Barbara Rothenborg’s Kærlighed for Voksne is based on Anna Ekberg’s novel of the same name, and it follows a cheating husband, Christian (played by Dar Salim), who is threatened into staying with his wife, Leonora (played by Sonja Richter). But he loves the woman he is having an affair with, Xenia (played by Sus Wilkins). The husband is prepared to take his wife’s life to get the life he so desires, but his wife is equally determined to get what she wants.
On paper, Kærlighed for Voksne has a lot going for it. It’s based on a relatively popular Danish novel, it’s supposed to be an erotic thriller, and it is filled with a cast of actors that are familiar faces in the Danish film industry such as Lars Ranthe (Another Round), Morten Burian (Speak No Evil), Sonja Richter (Elsker Dig for Evigt), and Dar Salim (Krigen). But it doesn’t live up to that promise. Of course, it should be said that the author of the novel that the film is based on, Anna Ekberg, is actually a pseudonym for Anders Rønnow Klarlund and Jacob Weinreich who are this film’s screenwriters.
I have a fondness for thrillers and erotic thrillers, but sometimes these films struggle to set themselves apart from the more genre-defining films that we’ve all seen a million times. That is the case with Kærlighed for Voksne. It is the kind of film that will remind you of better films in the genres like Gone Girl or even Adrian Lyne’s Deep Water. Granted, Deep Water wasn’t as good as I wanted it to be, but I would still rewatch it over giving Kærlighed for Voksne another viewing.

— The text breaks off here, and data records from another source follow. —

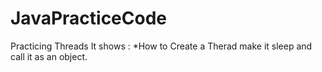 # JavaPracticeCode

Practicing Threads 
It shows :
*How to Create a Therad 
make it sleep 
and call it as an object.

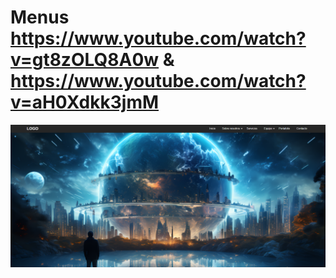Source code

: # Menus https://www.youtube.com/watch?v=gt8zOLQ8A0w & https://www.youtube.com/watch?v=aH0Xdkk3jmM
<p align="center">
  <img src="preview.png" alt="preview del proyecto"  width="1600">
</p>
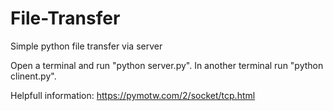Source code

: # File-Transfer
Simple python file transfer via server

Open a terminal and run "python server.py".
In another terminal run "python clinent.py".

Helpfull information:
https://pymotw.com/2/socket/tcp.html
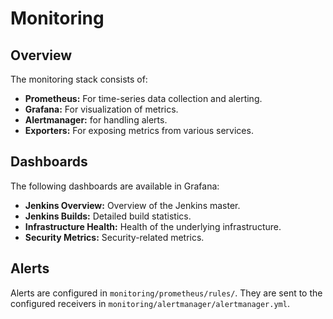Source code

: # Monitoring

## Overview

The monitoring stack consists of:

-   **Prometheus:** For time-series data collection and alerting.
-   **Grafana:** For visualization of metrics.
-   **Alertmanager:** for handling alerts.
-   **Exporters:** For exposing metrics from various services.

## Dashboards

The following dashboards are available in Grafana:

-   **Jenkins Overview:** Overview of the Jenkins master.
-   **Jenkins Builds:** Detailed build statistics.
-   **Infrastructure Health:** Health of the underlying infrastructure.
-   **Security Metrics:** Security-related metrics.

## Alerts

Alerts are configured in `monitoring/prometheus/rules/`. They are sent to the configured receivers in `monitoring/alertmanager/alertmanager.yml`.
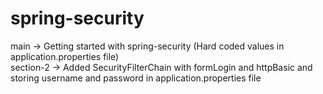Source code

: # spring-security

main -> Getting started with spring-security (Hard coded values in application.properties file)  
section-2 -> Added SecurityFilterChain with formLogin and httpBasic and storing username and password in application.properties file  
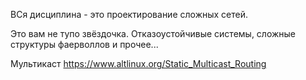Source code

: ВСя дисциплина - это проектирование сложных сетей.

Это вам не тупо звёздочка. Отказоустойчивые системы, сложные структуры фаерволлов и прочее...

Мультикаст https://www.altlinux.org/Static_Multicast_Routing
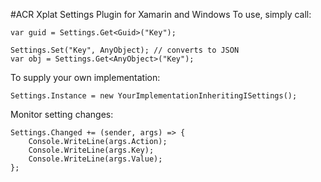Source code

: ﻿#ACR Xplat Settings Plugin for Xamarin and Windows
To use, simply call:

    var guid = Settings.Get<Guid>("Key");

    Settings.Set("Key", AnyObject); // converts to JSON
    var obj = Settings.Get<AnyObject>("Key");

To supply your own implementation:

    Settings.Instance = new YourImplementationInheritingISettings();


Monitor setting changes:

    Settings.Changed += (sender, args) => {
        Console.WriteLine(args.Action);        
        Console.WriteLine(args.Key);
        Console.WriteLine(args.Value);
    };

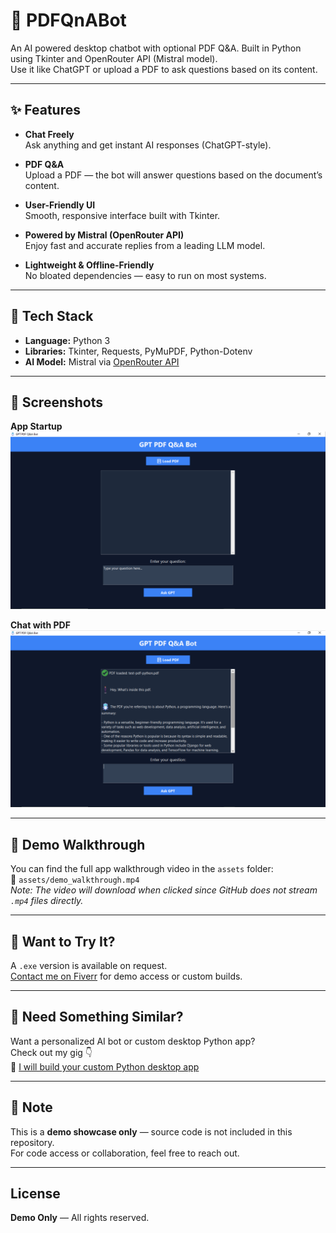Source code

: # 🧠 PDFQnABot

An AI powered desktop chatbot with optional PDF Q&A. Built in Python using Tkinter and OpenRouter API (Mistral model).  
Use it like ChatGPT or upload a PDF to ask questions based on its content.

---

## ✨ Features

- **Chat Freely**  
  Ask anything and get instant AI responses (ChatGPT-style).

- **PDF Q&A**  
  Upload a PDF — the bot will answer questions based on the document’s content.

- **User-Friendly UI**  
  Smooth, responsive interface built with Tkinter.

- **Powered by Mistral (OpenRouter API)**  
  Enjoy fast and accurate replies from a leading LLM model.

- **Lightweight & Offline-Friendly**  
  No bloated dependencies — easy to run on most systems.

---

## 🔧 Tech Stack

- **Language:** Python 3  
- **Libraries:** Tkinter, Requests, PyMuPDF, Python-Dotenv  
- **AI Model:** Mistral via [OpenRouter API](https://openrouter.ai)

---

## 📸 Screenshots

**App Startup**  
![App Startup](assets/screenshot1.png)

**Chat with PDF**  
![PDF Q&A](assets/screenshot2.png)

---
## 🎥 Demo Walkthrough

You can find the full app walkthrough video in the `assets` folder:  
📁 `assets/demo_walkthrough.mp4`  
*Note: The video will download when clicked since GitHub does not stream `.mp4` files directly.*

---
## 🧪 Want to Try It?

A `.exe` version is available on request.  
[Contact me on Fiverr](https://fiverr.com/ayaan_nadeemdev) for demo access or custom builds.

---

## 🚀 Need Something Similar?

Want a personalized AI bot or custom desktop Python app?  
Check out my gig 👇  
🔗 [I will build your custom Python desktop app](https://www.fiverr.com/s/yv6Dj16)

---

## 📝 Note

This is a **demo showcase only** — source code is not included in this repository.  
For code access or collaboration, feel free to reach out.

---

##  License

**Demo Only** — All rights reserved.
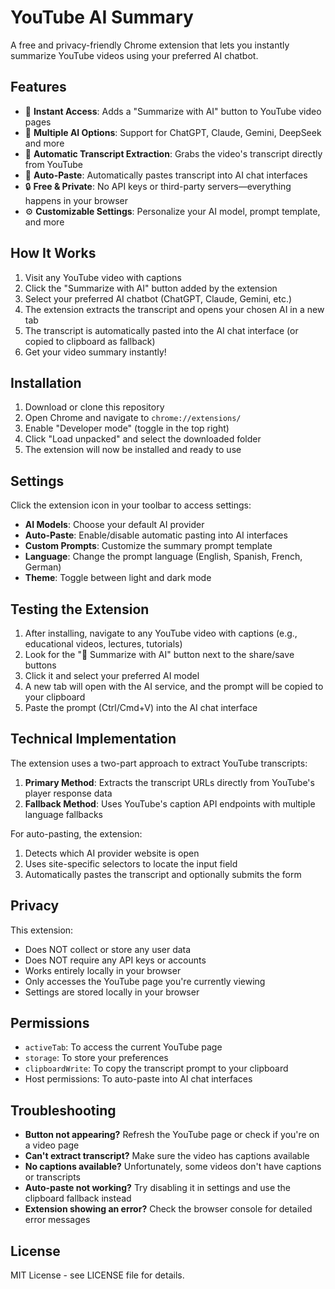 # YouTube AI Summary

A free and privacy-friendly Chrome extension that lets you instantly summarize YouTube videos using your preferred AI chatbot.

## Features

- 🎯 **Instant Access**: Adds a "Summarize with AI" button to YouTube video pages
- 🧠 **Multiple AI Options**: Support for ChatGPT, Claude, Gemini, DeepSeek and more
- 📝 **Automatic Transcript Extraction**: Grabs the video's transcript directly from YouTube
- 🔄 **Auto-Paste**: Automatically pastes transcript into AI chat interfaces
- 🔒 **Free & Private**: No API keys or third-party servers—everything happens in your browser
- ⚙️ **Customizable Settings**: Personalize your AI model, prompt template, and more

## How It Works

1. Visit any YouTube video with captions
2. Click the "Summarize with AI" button added by the extension
3. Select your preferred AI chatbot (ChatGPT, Claude, Gemini, etc.)
4. The extension extracts the transcript and opens your chosen AI in a new tab
5. The transcript is automatically pasted into the AI chat interface (or copied to clipboard as fallback)
6. Get your video summary instantly!

## Installation

1. Download or clone this repository
2. Open Chrome and navigate to `chrome://extensions/`
3. Enable "Developer mode" (toggle in the top right)
4. Click "Load unpacked" and select the downloaded folder
5. The extension will now be installed and ready to use

## Settings

Click the extension icon in your toolbar to access settings:

- **AI Models**: Choose your default AI provider
- **Auto-Paste**: Enable/disable automatic pasting into AI interfaces
- **Custom Prompts**: Customize the summary prompt template
- **Language**: Change the prompt language (English, Spanish, French, German)
- **Theme**: Toggle between light and dark mode

## Testing the Extension

1. After installing, navigate to any YouTube video with captions (e.g., educational videos, lectures, tutorials)
2. Look for the "🤖 Summarize with AI" button next to the share/save buttons
3. Click it and select your preferred AI model
4. A new tab will open with the AI service, and the prompt will be copied to your clipboard
5. Paste the prompt (Ctrl/Cmd+V) into the AI chat interface

## Technical Implementation

The extension uses a two-part approach to extract YouTube transcripts:

1. **Primary Method**: Extracts the transcript URLs directly from YouTube's player response data
2. **Fallback Method**: Uses YouTube's caption API endpoints with multiple language fallbacks

For auto-pasting, the extension:
1. Detects which AI provider website is open
2. Uses site-specific selectors to locate the input field
3. Automatically pastes the transcript and optionally submits the form

## Privacy

This extension:
- Does NOT collect or store any user data
- Does NOT require any API keys or accounts
- Works entirely locally in your browser
- Only accesses the YouTube page you're currently viewing
- Settings are stored locally in your browser

## Permissions

- `activeTab`: To access the current YouTube page
- `storage`: To store your preferences
- `clipboardWrite`: To copy the transcript prompt to your clipboard
- Host permissions: To auto-paste into AI chat interfaces

## Troubleshooting

- **Button not appearing?** Refresh the YouTube page or check if you're on a video page
- **Can't extract transcript?** Make sure the video has captions available
- **No captions available?** Unfortunately, some videos don't have captions or transcripts
- **Auto-paste not working?** Try disabling it in settings and use the clipboard fallback instead
- **Extension showing an error?** Check the browser console for detailed error messages

## License

MIT License - see LICENSE file for details. 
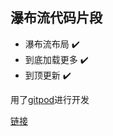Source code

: ## 瀑布流代码片段
- 瀑布流布局 :heavy_check_mark:	
- 到底加载更多 :heavy_check_mark:
- 到顶更新 :heavy_check_mark:

用了[gitpod](https://www.gitpod.io/)进行开发 

[链接](https://ybr54323.github.io/waterfall-flow-demo/)
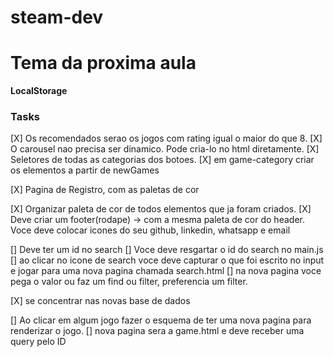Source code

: # steam-dev

# Tema da proxima aula
**LocalStorage**


### Tasks
[X] Os recomendados serao os jogos com rating igual o maior do que 8.
[X] O carousel nao precisa ser dinamico. Pode cria-lo no html diretamente. 
[X] Seletores de todas as categorias dos botoes. 
[X] em game-category criar os elementos a partir de newGames

[X] Pagina de Registro, com as paletas de cor

[X] Organizar paleta de cor de todos elementos que ja foram criados.
[X] Deve criar um footer(rodape) -> com a mesma paleta de cor do header. 
Voce deve colocar icones do seu github, linkedin, whatsapp e email 

[] Deve ter um id no search
[] Voce deve resgartar o id do search no main.js
[] ao clicar no icone de search voce deve capturar o que foi escrito no input e jogar para uma nova pagina chamada search.html
[] na nova pagina voce pega o valor ou faz um find ou filter, preferencia um filter. 


[X] se concentrar nas novas base de dados

[] Ao clicar em algum jogo fazer o esquema de ter uma nova pagina para renderizar o jogo.
[] nova pagina sera a game.html e deve receber uma query pelo ID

I don’t want to be too harsh because there are things to like about it. The film looks decent enough. The cast is recognizable. It gets the job done as a trashy but still somewhat entertaining thriller. But I really can’t recommend this film, and, to be perfectly honest, I think this film misses the mark by quite a bit. There were very few positives in my review notes, and my negatives started almost immediately as the film began.
The main narrative is sandwiched in between a frame story that focuses on a detective trying to solve a murder. As the film goes on, he narrates parts of the film and we get glimpses of him telling the main narrative to his adult daughter. However, I thought the frame story felt wholly unnecessary and very distracting. The film opens with his didactic narration telling us this cliche about jealousy, love, and murder. It is just one of the many examples where the film lays it on too thick. Though I haven’t read the book that the film is based on, I assume this frame story is a holdover from the book, but it should’ve been scrapped entirely because it feels like you’re watching the adaptation while you’re listening to an audiobook.
The line delivery constantly threw me off. Sometimes the dialogue is too formal to be believable. Other times — and I won’t single out performers (since they are mostly fine) — the line deliveries and performances felt over-the-top or wooden. Then there is this spousal argument in the first forty minutes that is littered with expository dialogue. There are trite or unbelievable plot developments, and, to add to that, I also thought the tone-setting music laid it on so thick that it bordered on the comical.
One day, there may very well be a great Danish Netflix film. I really hope so. But unfortunately, it isn’t today. It pains me to say that Barbara Rothenborg’s Kærlighed for Voksne is a cliched erotic thriller — which feels like a knockoff of better films in the genre — that I cannot recommend.